Aufgaben:
1 > Fasse im Textauszug den Absatz, der mit „XP ist absolut in der Lage“ beginnt, kürzer zusammen und behalte dabei seine wesentlichen Fakten bei.
2 > Wie heißt laut Textauszug das verwendete Protokoll, das sowohl CUPS als auch XP beherrschen?

Das ist so nicht richtig.

XP ist absolut in der Lage ohne Wins zu arbeiten. Ein DNS-Server im Netz  (oder eben die /etc/hosts lokal aber das ist letztlich arbeitsintensives Gebastel bei >=3 Maschinen) alleine ist absolut ausreichend um lokale Namen aufzulösen, dazu brauchts kein Samba.

Zugegeben ist mein 'Proxy-guess' trotzdem ziemlich wild. Windows verhält sich zwar manchmal sehr seltsam aber das Verhalten wäre mir dann doch auch neu.

----------

## andi_s

also der screenshot ist nicht von mir sondern von hier! ich habe da natuerlich meine URL eingetragen und das protokoll, das benutzt wird, heisst IPP und das koennen sowohl cups, als auch XP - wie gesagt das lief bei mir ja auch alles jahrelang (und nochmal: auch ohne samba!!!)

an einen proxy habe ich bei dem 8080 port-problem auch gedacht und es ueberprueft, aber bei mir ist in XP kein proxy eingestellt... wobei ja auch noch nicht klar ist, ob das bei mir ueberhaupt so ist. ich werde es nachher mal versuchen cups auf port auf 8080 laufen zu lassen und dann einfach nochmal eine alte cupsversion emergen, wenn das nicht klappt (im momen habe ich dazu keine zeit)

Bereitgestellte Daten:
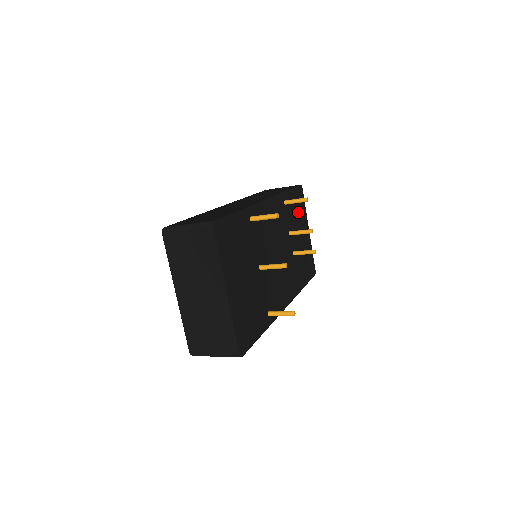
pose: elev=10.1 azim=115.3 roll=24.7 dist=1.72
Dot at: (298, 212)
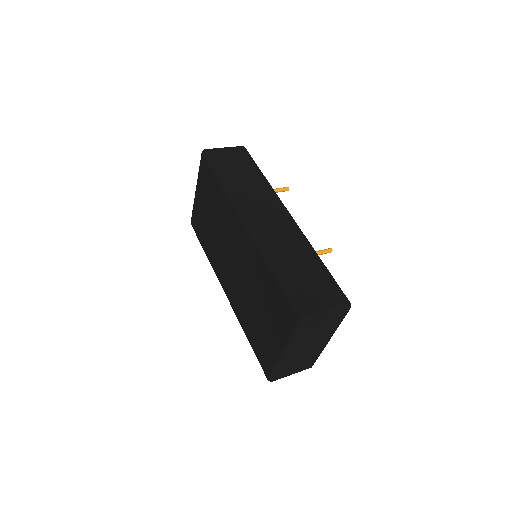
Dot at: occluded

Lösungen:
1 > XP funktioniert auch ohne WINS. Zur Auflösung lokaler Namen genügt ein DNS-Server im Netz, Samba ist dafür nicht erforderlich. Alternativ ginge eine lokale /etc/hosts, doch ab drei Maschinen ist das mühsames Gebastel.

2 > IPP